Page text ▸
One of my strengths is sharing stories. Combining the strength of sharing a story about my weaknesses has some real potential to do something. It could inspire you. It could piss you off. It could reveal something about yourself that you'd not previously considered. It could make you want to read my blog more. Or, less.
It could make you feel less alone.
The beauty in all of this? I could write about my weaknesses, the very things I'm wanting to change, for a very, very long time.
One of my weaknesses I'd like to cop to today? My memory.
Dan read my blog post and he said, "Honey, that's not how it happened. Did you forget?"
He reminded me that I didn't beg him to go to the basement; he offered it up. It was his idea. I was coming up with all sorts of crazy scenarios for poor little Cathy and her sleep problems. Instead, he stepped up and played the truly heroic victim in all of this and packed his bags for two floors down. It wasn't just a selfless act. He got something out of it too.
He got to feel in control, just like I felt like I got to feel in control by having the room all to myself.

Dataset extract ▸
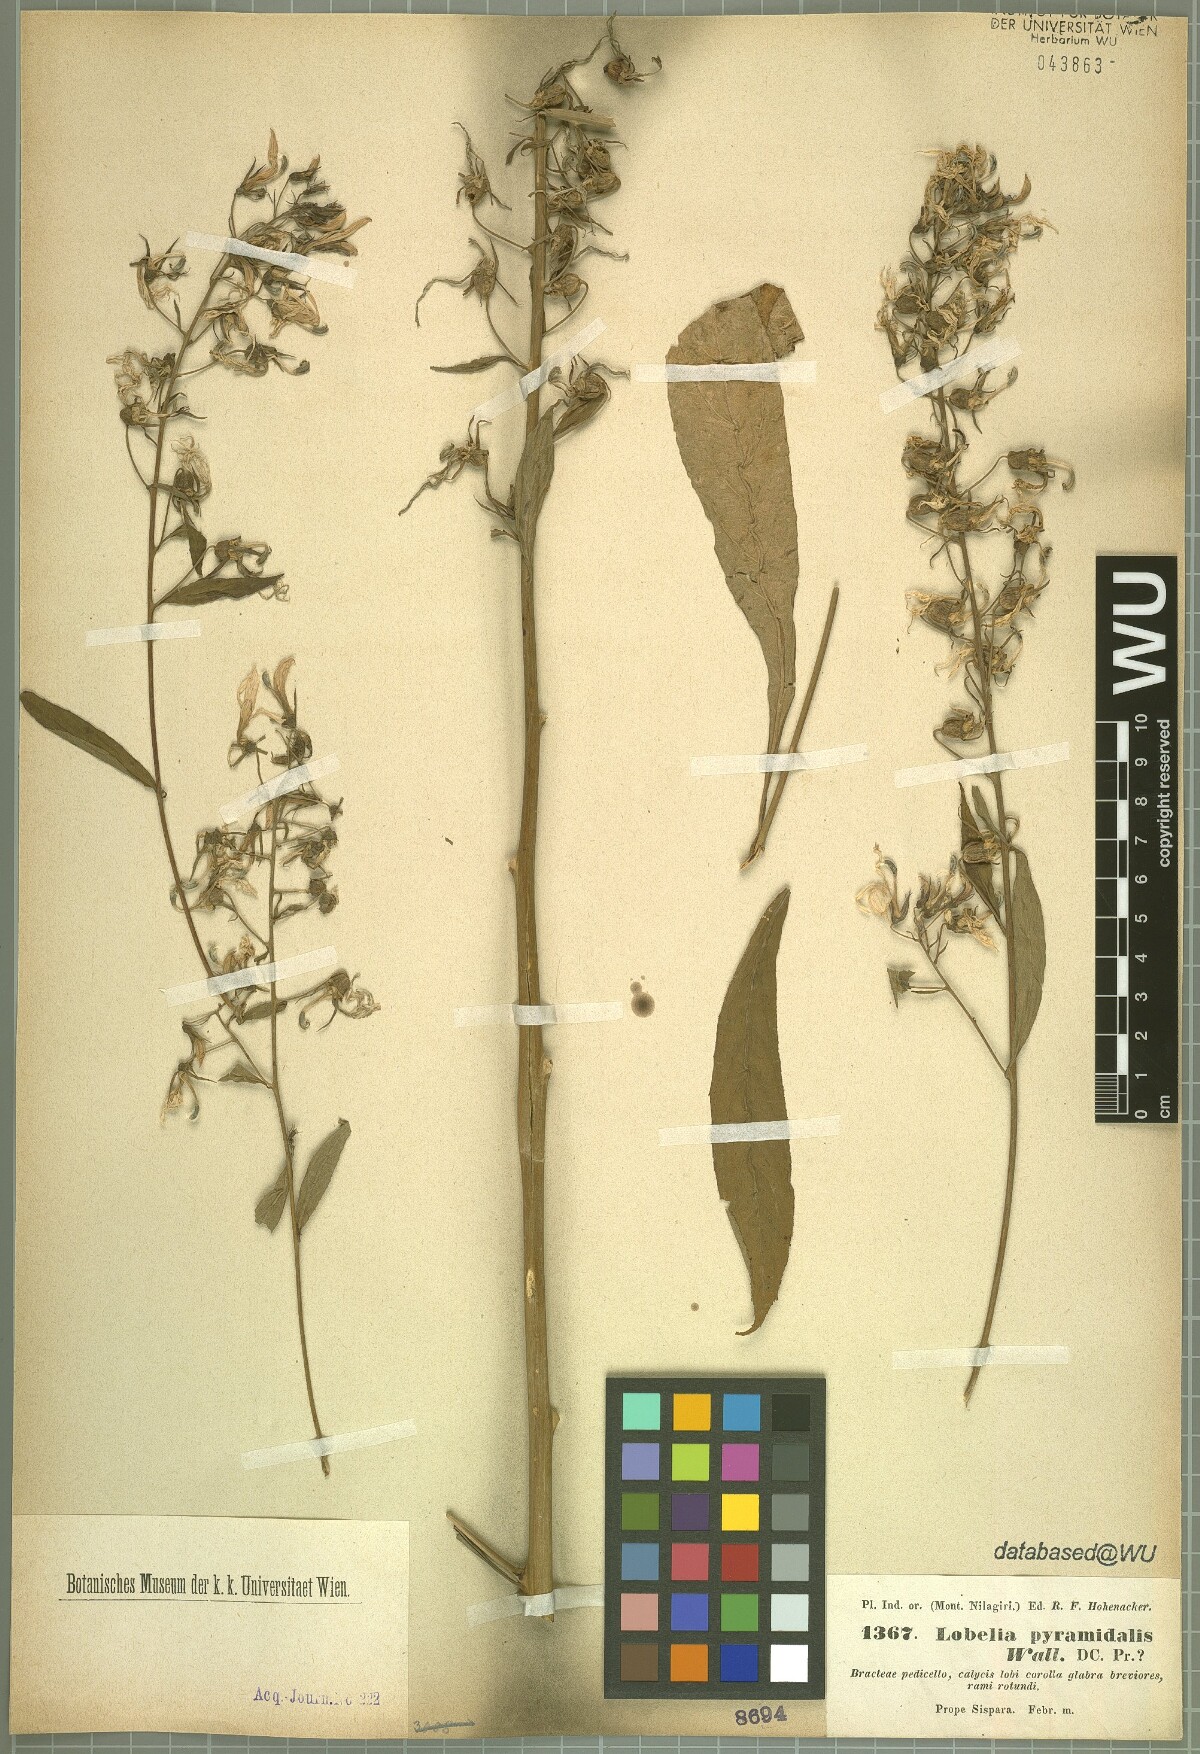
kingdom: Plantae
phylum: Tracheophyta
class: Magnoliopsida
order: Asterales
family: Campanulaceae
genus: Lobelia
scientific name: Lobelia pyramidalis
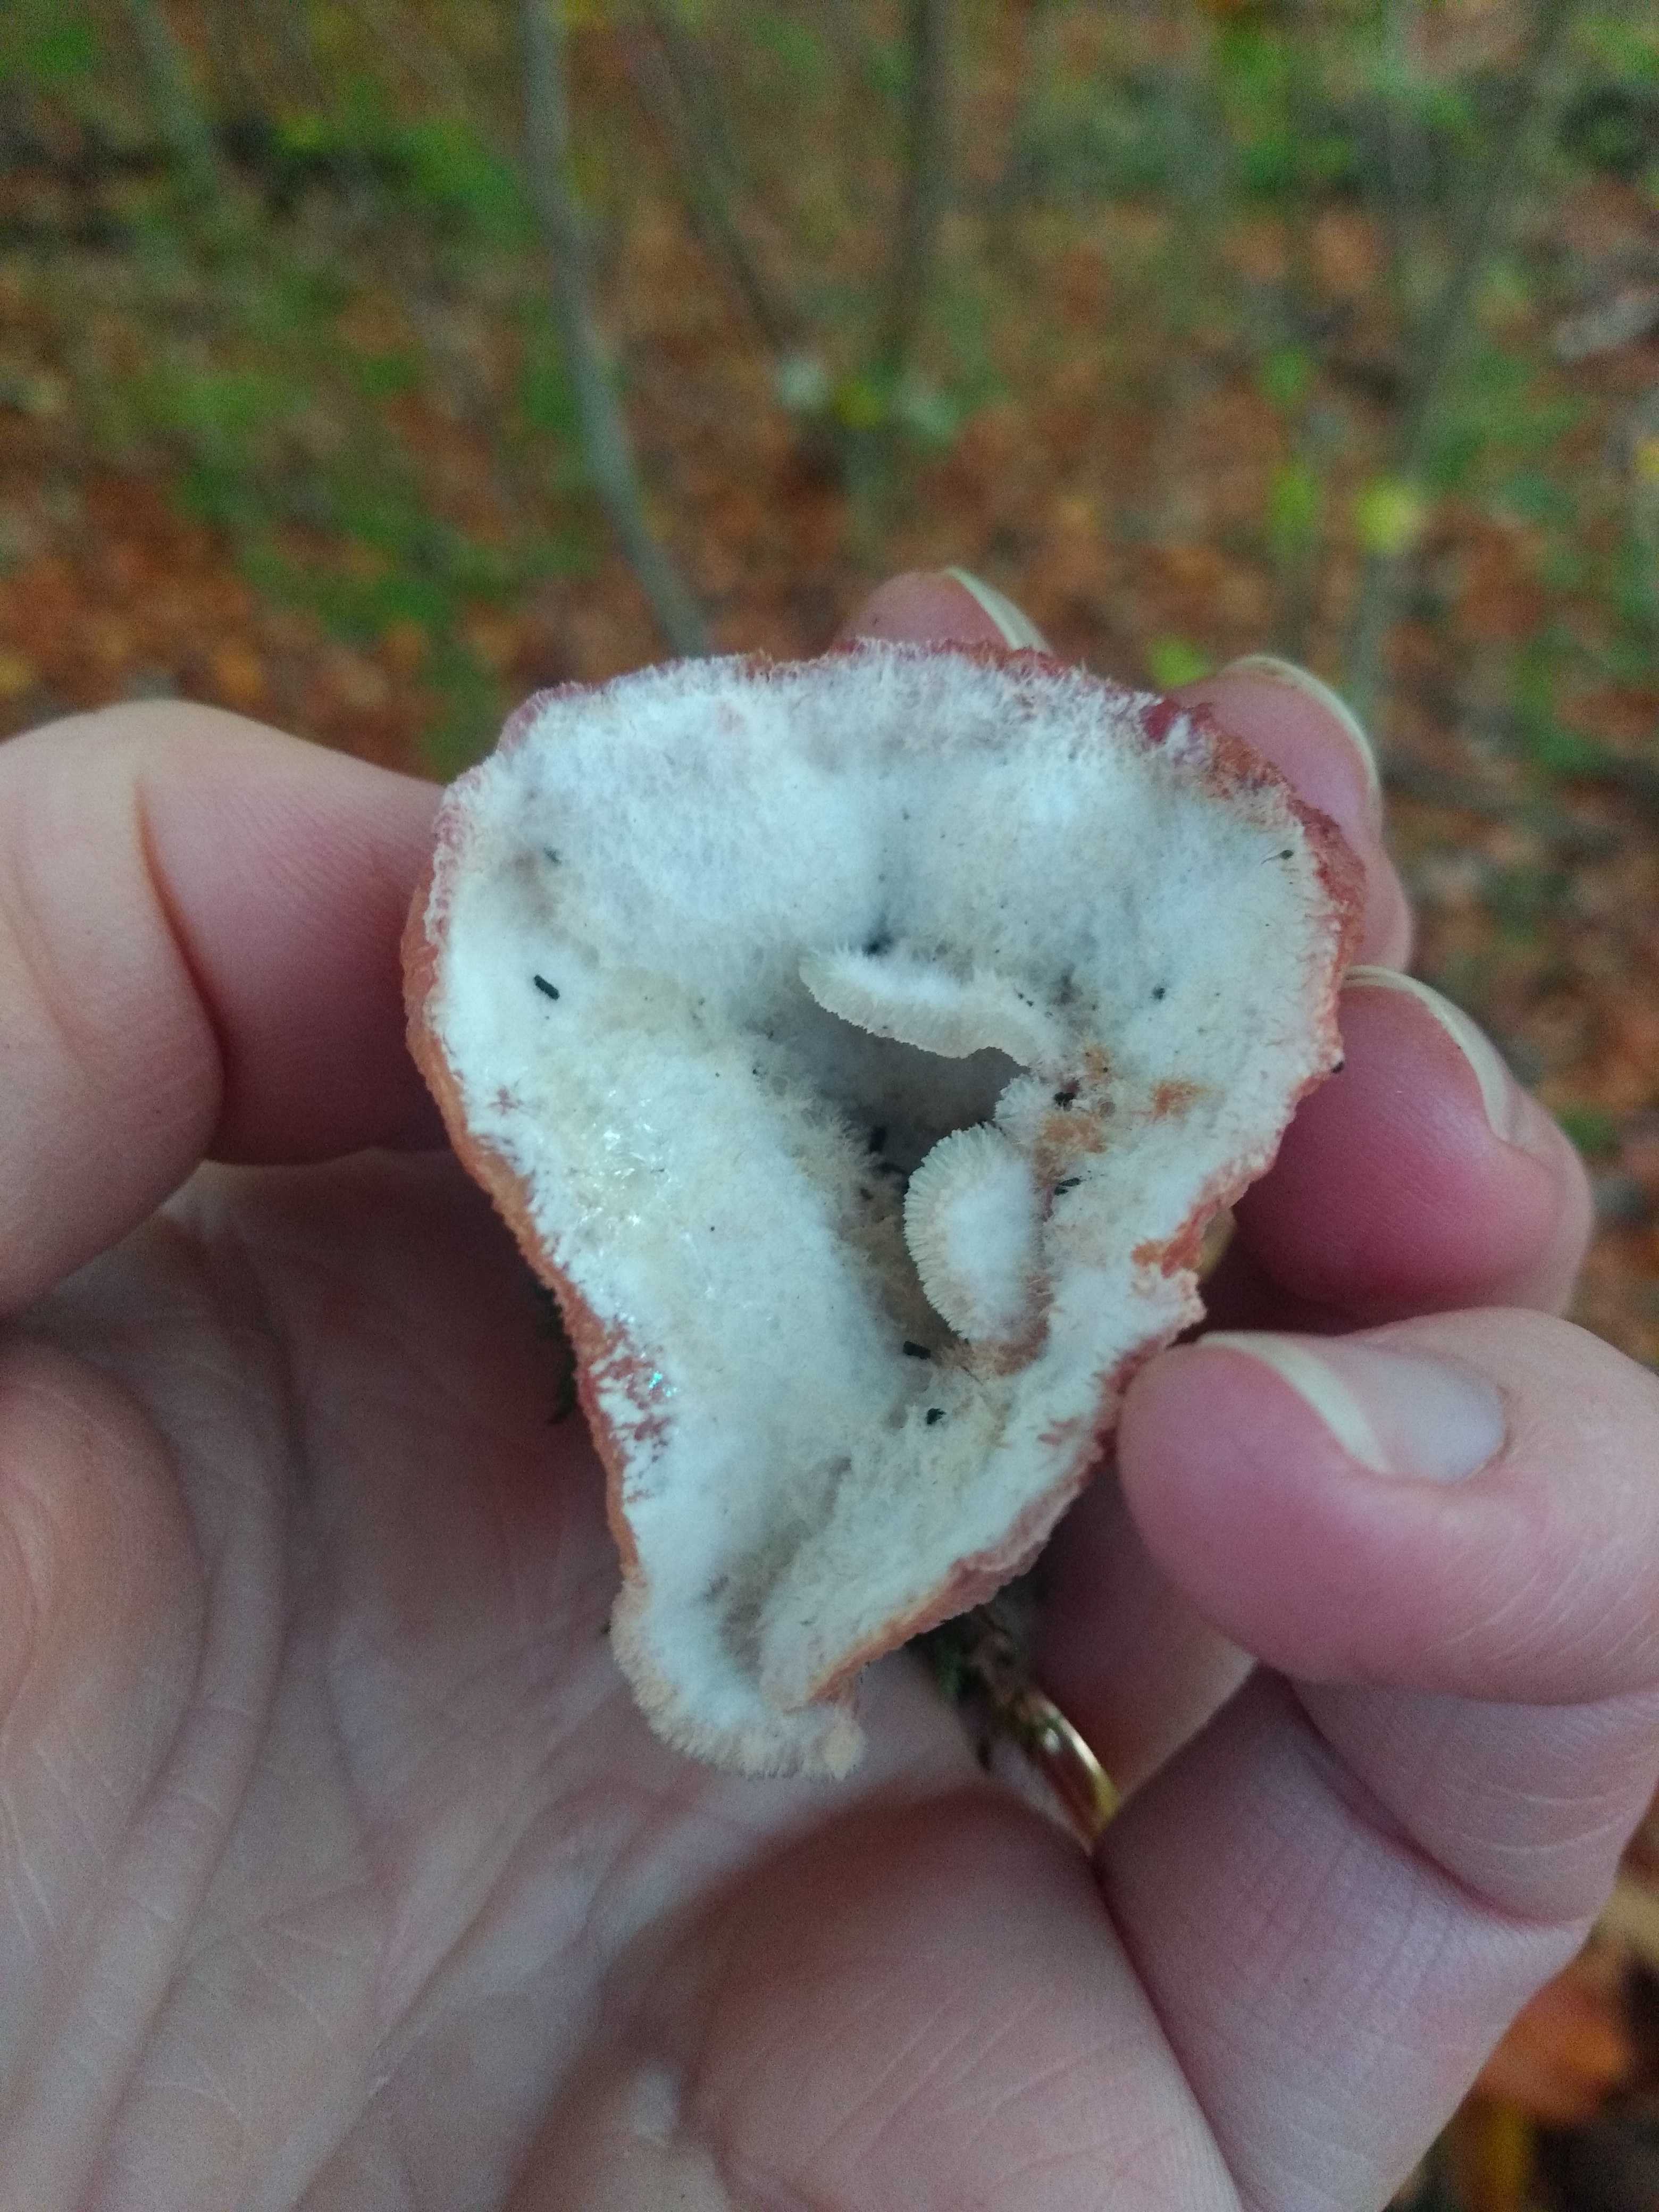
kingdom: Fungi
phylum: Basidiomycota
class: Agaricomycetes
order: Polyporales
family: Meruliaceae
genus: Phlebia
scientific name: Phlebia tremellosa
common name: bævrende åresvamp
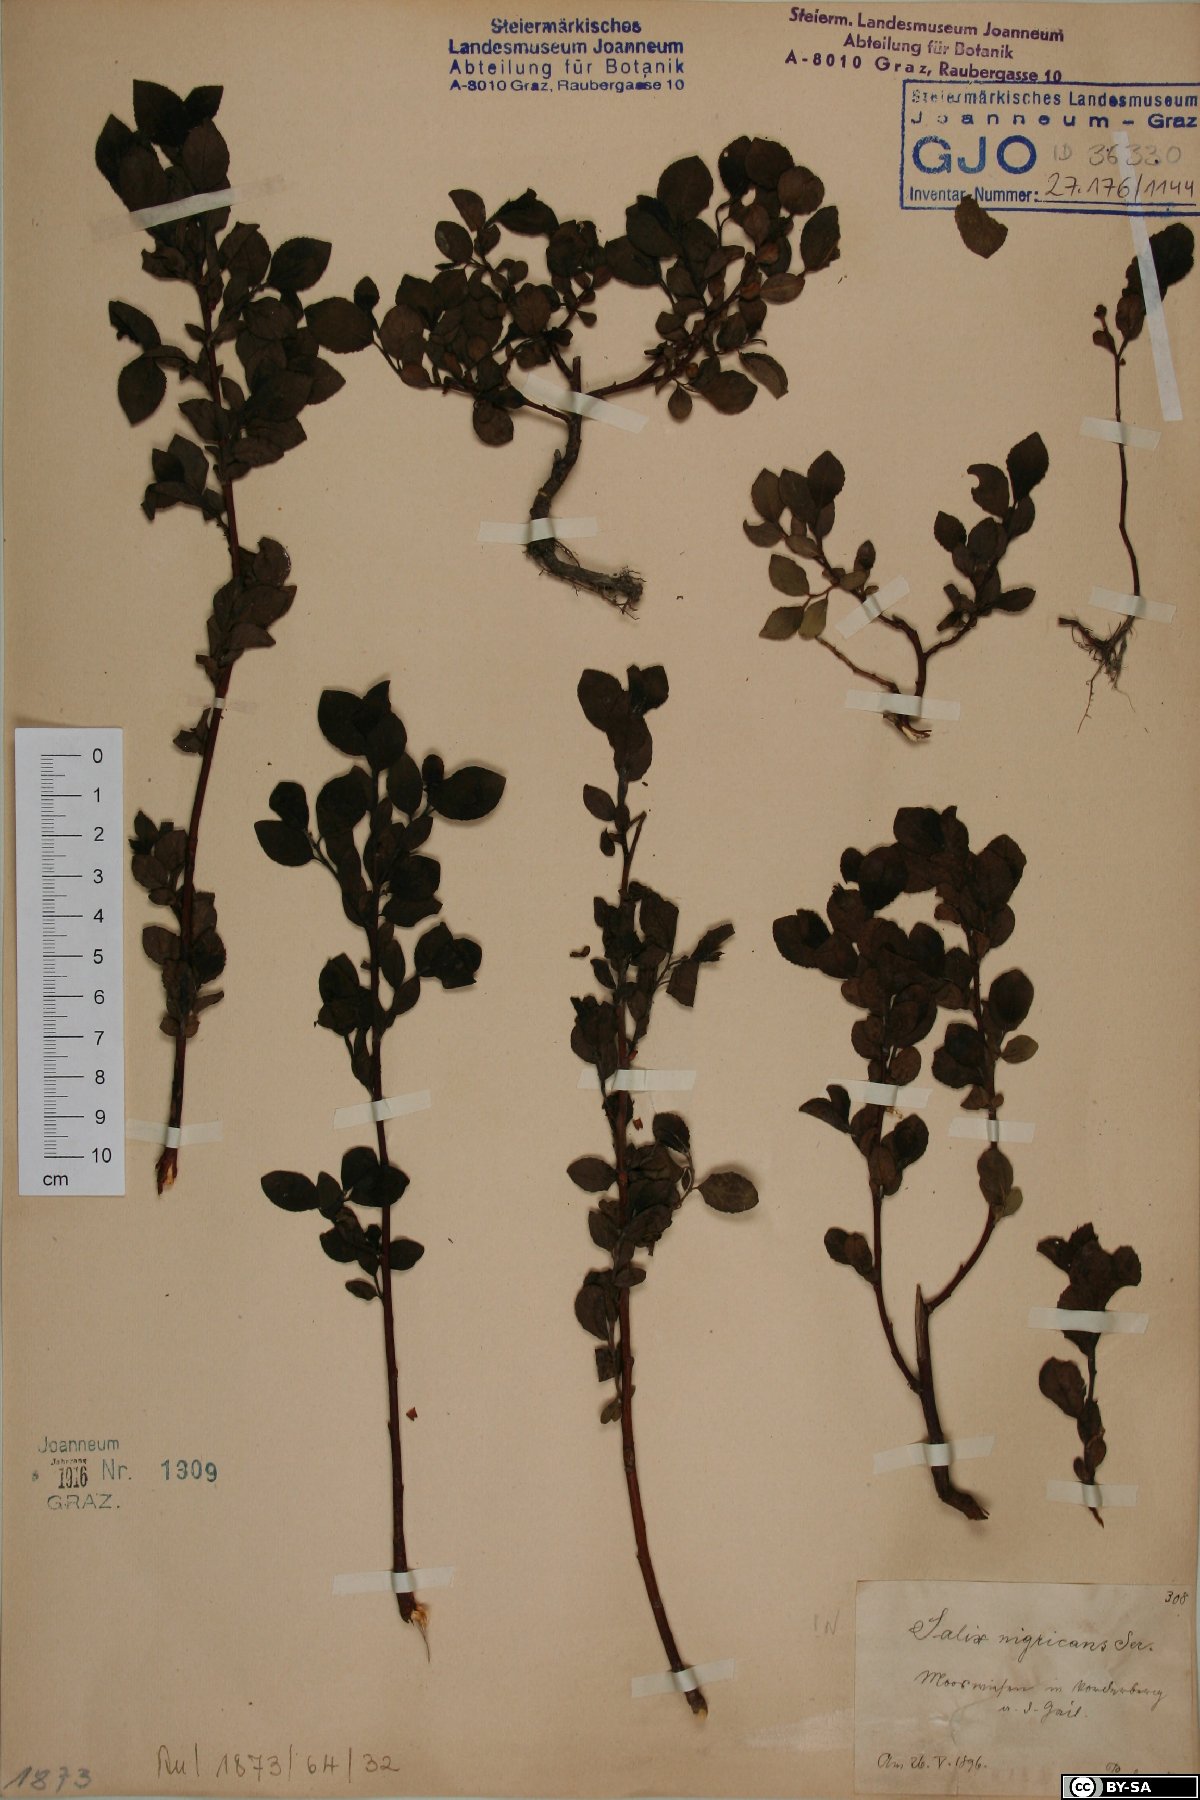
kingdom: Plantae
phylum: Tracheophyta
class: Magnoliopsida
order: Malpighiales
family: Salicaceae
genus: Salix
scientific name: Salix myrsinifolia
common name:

Exercise task ▸ Reproduce word for word the part of the passage on personal weaknesses that runs from "One of my weaknesses" to "out of it too.".

Written answer ▸
One of my weaknesses I'd like to cop to today? My memory.
Dan read my blog post and he said, "Honey, that's not how it happened. Did you forget?"
He reminded me that I didn't beg him to go to the basement; he offered it up. It was his idea. I was coming up with all sorts of crazy scenarios for poor little Cathy and her sleep problems. Instead, he stepped up and played the truly heroic victim in all of this and packed his bags for two floors down. It wasn't just a selfless act. He got something out of it too.